Vielleicht haben wir das Ganze auch völlig falsch verstanden und die «Kirchenentwicklung im Bistum Chur» soll bewusst nur Sache der kirchlichen Mitarbeiterinnen und Mitarbeiter sein? Schliesslich geht es um die Pastoral- und Personalentwicklung. Doch eine Kirche, die nur von «Auserwählten» erneuert wird, verliert den Kontakt zum Kirchenvolk und somit im wahrsten Sinn des Wortes den Kontakt mit der Kirche selbst.
[1] Diözesaner Rat der Religionspädagoginnen, Religionspädagogen, Theologinnen, Theologen und Ständigen Diakone (RRTD).
[2] «3D illustration of funny surreal science fiction scene with astronauts gathered around dining table.». Vgl. https://www.istockphoto.com/en/photo/last-supper-in-space-gm1216572468-354799071?searchscope=image%2Cfilm
Kommentare und Antworten
Bemerkungen :
Der Synodale Prozess ändert nichts an der Struktur der Kirche, sondern soll sie festigen.
Die Kirche ist monarchisch, die Kirchgemeinden sind kooptativ-oligarchisch konstituiert.
Der Synodale Prozess soll gnenau diese monarchisch-oligarchisch-kooptative Struktur widerspiegeln und nicht konterkarieren.

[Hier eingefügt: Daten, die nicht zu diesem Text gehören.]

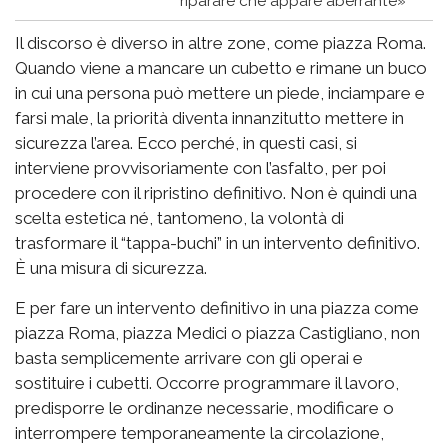
riparare che appare aberrante»
Il discorso è diverso in altre zone, come piazza Roma.
Quando viene a mancare un cubetto e rimane un buco
in cui una persona può mettere un piede, inciampare e
farsi male, la priorità diventa innanzitutto mettere in
sicurezza l’area. Ecco perché, in questi casi, si
interviene provvisoriamente con l’asfalto, per poi
procedere con il ripristino definitivo. Non è quindi una
scelta estetica né, tantomeno, la volontà di
trasformare il “tappa-buchi” in un intervento definitivo.
È una misura di sicurezza.
E per fare un intervento definitivo in una piazza come
piazza Roma, piazza Medici o piazza Castigliano, non
basta semplicemente arrivare con gli operai e
sostituire i cubetti. Occorre programmare il lavoro,
predisporre le ordinanze necessarie, modificare o
interrompere temporaneamente la circolazione,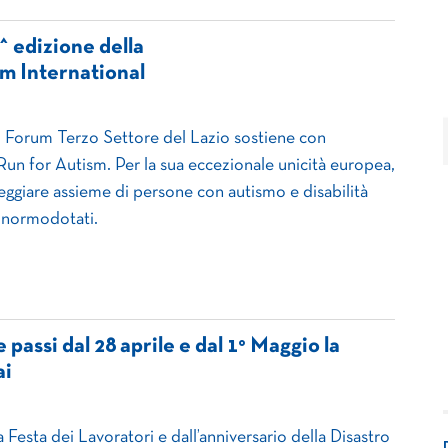
^ edizione della
m International
l Forum Terzo Settore del Lazio sostiene con
 Run for Autism. Per la sua eccezionale unicità europea,
reggiare assieme di persone con autismo e disabilità
r normodotati.
passi dal 28 aprile e dal 1° Maggio la
ai
a Festa dei Lavoratori e dall’anniversario della Disastro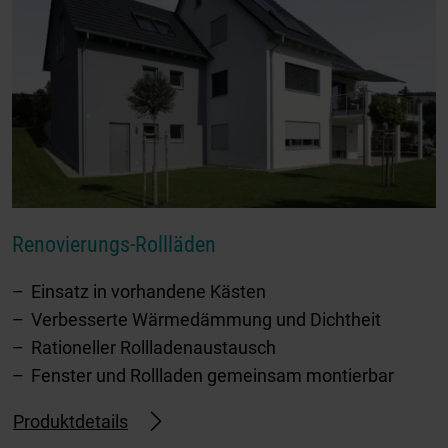
Renovierungs-Rollläden
Einsatz in vorhandene Kästen
Verbesserte Wärmedämmung und Dichtheit
Rationeller Rollladenaustausch
Fenster und Rollladen gemeinsam montierbar
Produktdetails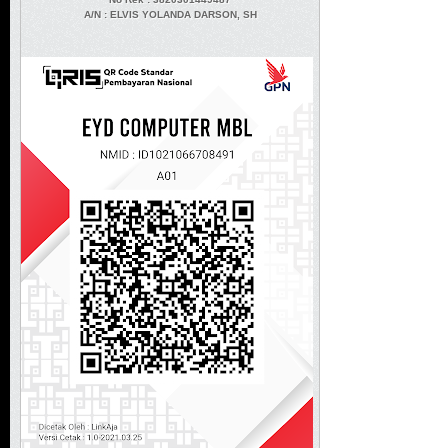
A/N
: ELVIS YOLANDA DARSON, SH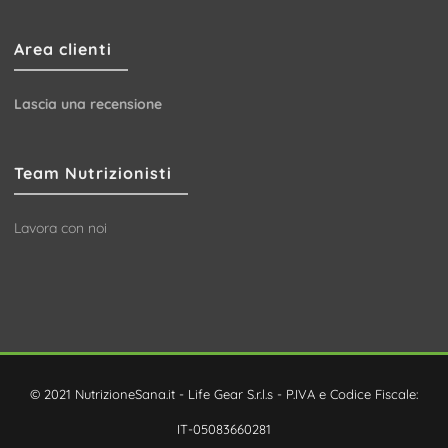
Area clienti
Lascia una recensione
Team Nutrizionisti
Lavora con noi
© 2021 NutrizioneSana.it - Life Gear S.r.l.s - P.IVA e Codice Fiscale:
IT-05083660281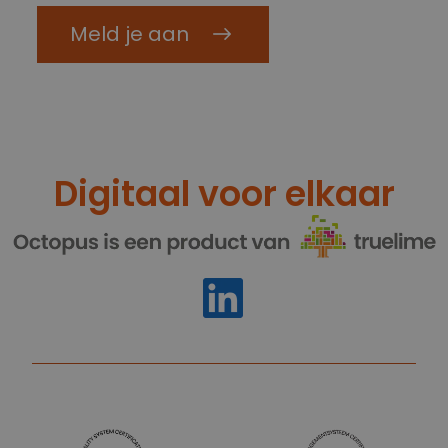
Meld je aan
Digitaal voor elkaar
https://www.linkedin.com/compan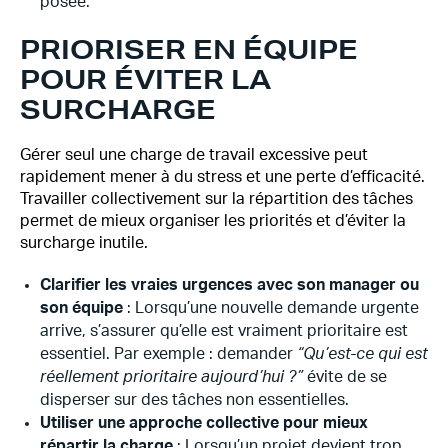
posée.
PRIORISER EN ÉQUIPE
POUR ÉVITER LA
SURCHARGE
Gérer seul une charge de travail excessive peut
rapidement mener à du stress et une perte d’efficacité.
Travailler collectivement sur la répartition des tâches
permet de mieux organiser les priorités et d’éviter la
surcharge inutile.
Clarifier les vraies urgences avec son manager ou
son équipe
: Lorsqu’une nouvelle demande urgente
arrive, s’assurer qu’elle est vraiment prioritaire est
essentiel. Par exemple : demander
“Qu’est-ce qui est
réellement prioritaire aujourd’hui ?”
évite de se
disperser sur des tâches non essentielles.
Utiliser une approche collective pour mieux
répartir la charge
: Lorsqu’un projet devient trop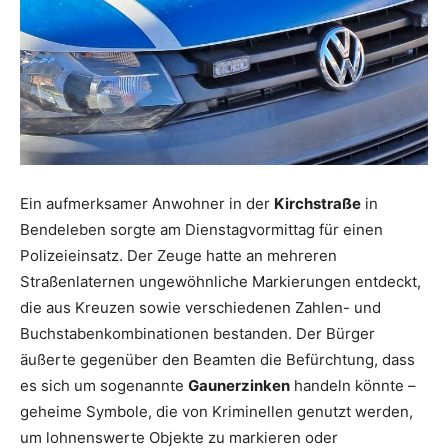
Ein aufmerksamer Anwohner in der
Kirchstraße
in
Bendeleben sorgte am Dienstagvormittag für einen
Polizeieinsatz. Der Zeuge hatte an mehreren
Straßenlaternen ungewöhnliche Markierungen entdeckt,
die aus Kreuzen sowie verschiedenen Zahlen- und
Buchstabenkombinationen bestanden. Der Bürger
äußerte gegenüber den Beamten die Befürchtung, dass
es sich um sogenannte
Gaunerzinken
handeln könnte –
geheime Symbole, die von Kriminellen genutzt werden,
um lohnenswerte Objekte zu markieren oder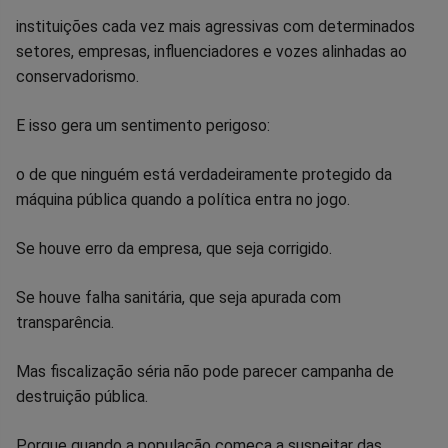
instituições cada vez mais agressivas com determinados
setores, empresas, influenciadores e vozes alinhadas ao
conservadorismo.
E isso gera um sentimento perigoso:
o de que ninguém está verdadeiramente protegido da
máquina pública quando a política entra no jogo.
Se houve erro da empresa, que seja corrigido.
Se houve falha sanitária, que seja apurada com
transparência.
Mas fiscalização séria não pode parecer campanha de
destruição pública.
Porque quando a população começa a suspeitar das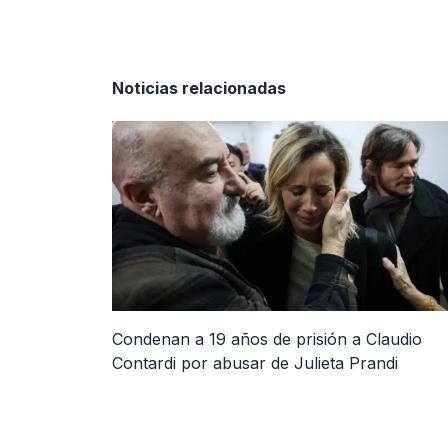
Noticias relacionadas
Condenan a 19 años de prisión a Claudio
Contardi por abusar de Julieta Prandi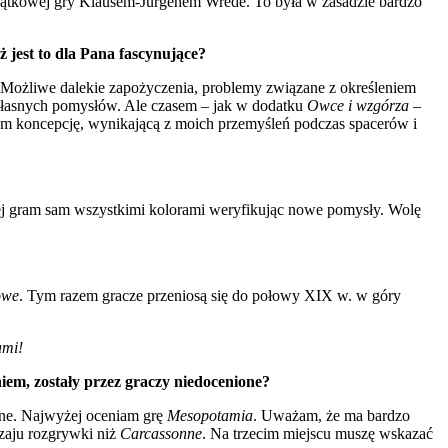
jątkowej gry Klausem-Jürgenem Wrede. To była w zasadzie bardzo
jest to dla Pana fascynujące?
. Możliwe dalekie zapożyczenia, problemy związane z określeniem
ć własnych pomysłów. Ale czasem – jak w dodatku
Owce i wzgórza
–
łem koncepcję, wynikającą z moich przemyśleń podczas spacerów i
ciej gram sam wszystkimi kolorami weryfikując nowe pomysły. Wolę
owe
. Tym razem gracze przeniosą się do połowy XIX w. w góry
ami!
niem, zostały przez graczy niedocenione?
one. Najwyżej oceniam grę
Mesopotamia
. Uważam, że ma bardzo
dzaju rozgrywki niż
Carcassonne
. Na trzecim miejscu muszę wskazać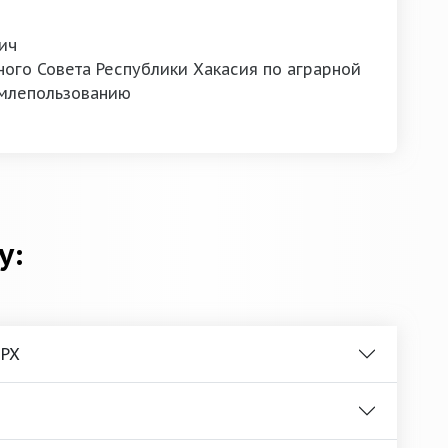
ич
ого Совета Республики Хакасия по аграрной
емлепользованию
у:
 РХ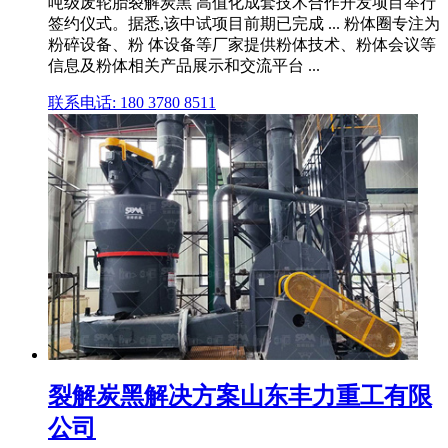
吨级废轮胎裂解炭黑 高值化成套技术合作开发项目举行
签约仪式。据悉,该中试项目前期已完成 ... 粉体圈专注为
粉碎设备、粉 体设备等厂家提供粉体技术、粉体会议等
信息及粉体相关产品展示和交流平台 ...
联系电话: 180 3780 8511
裂解炭黑解决方案山东丰力重工有限
公司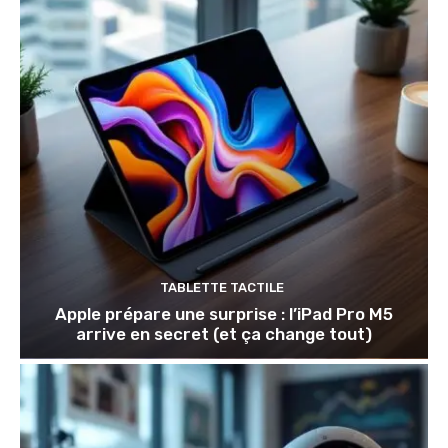
TABLETTE TACTILE
Apple prépare une surprise : l’iPad Pro M5
arrive en secret (et ça change tout)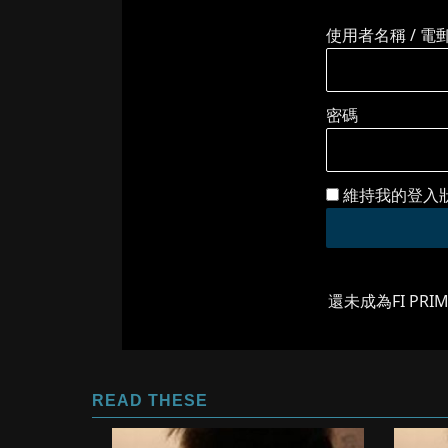
使用者名稱 / 電
密碼
維持我的登入
還未成為FI PRI
READ THESE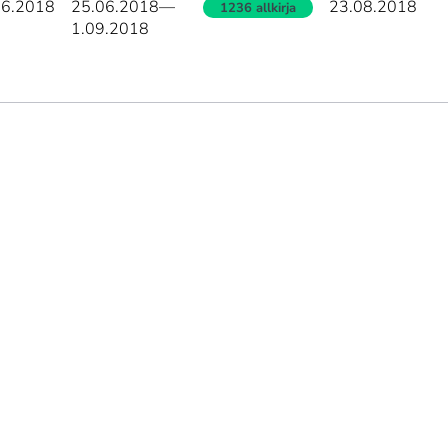
06.2018
25.06.2018
—
23.08.2018
1236 allkirja
1.09.2018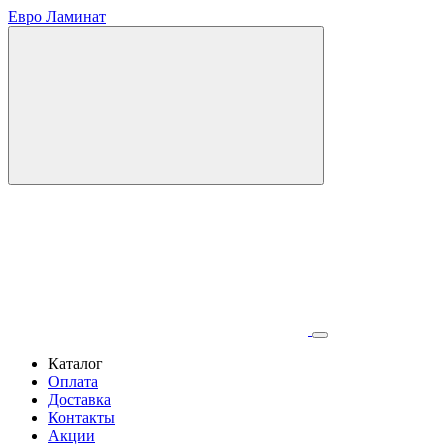
Евро Ламинат
Каталог
Оплата
Доставка
Контакты
Акции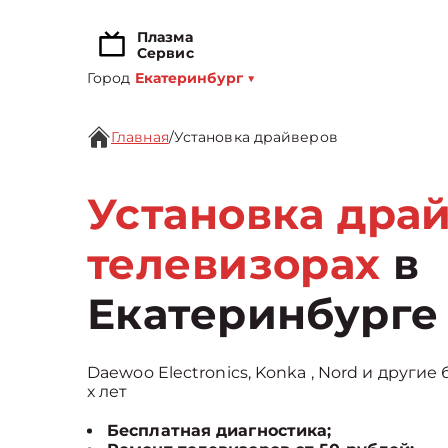
Плазма
Сервис
Город
Екатеринбург
▼
Главная
/
Установка драйверов
Установка дра
телевизорах
в
Екатеринбурге
Daewoo Electronics, Konka , Nord и другие
х лет
Бесплатная диагностика;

Alle sind sich darin einig, dass Demokratie in der Kirche die jetzigen Machtkartelle nicht tangieren darf!
Änderungen will so oder so NIEMAND, es geht nur darum den Mitglieder-Schrumpfungsprozess mit Glimpf zu verlangsamen.
Mission wird kein Thema des Synodalen Prozesses sein!
Dem möchte ich entgegensetzen, was der griechisch-orthodoxe Bischof Meletios Kalamaras erklärte, nämlich, dass «Anthropozentrismus die Kirche tötet». Diese Aufforderung zu einem kollektiven sursum corda, welche der Vorsitzende der Nordischen Bischofskonferenz Bischof Erik Varden OCSO, in einem Gespräch zitierte, dürfte viel effizienter sein, als all der verweltlichte Aktivismus aus Chur (oder müsste man sagen aus Zürich?).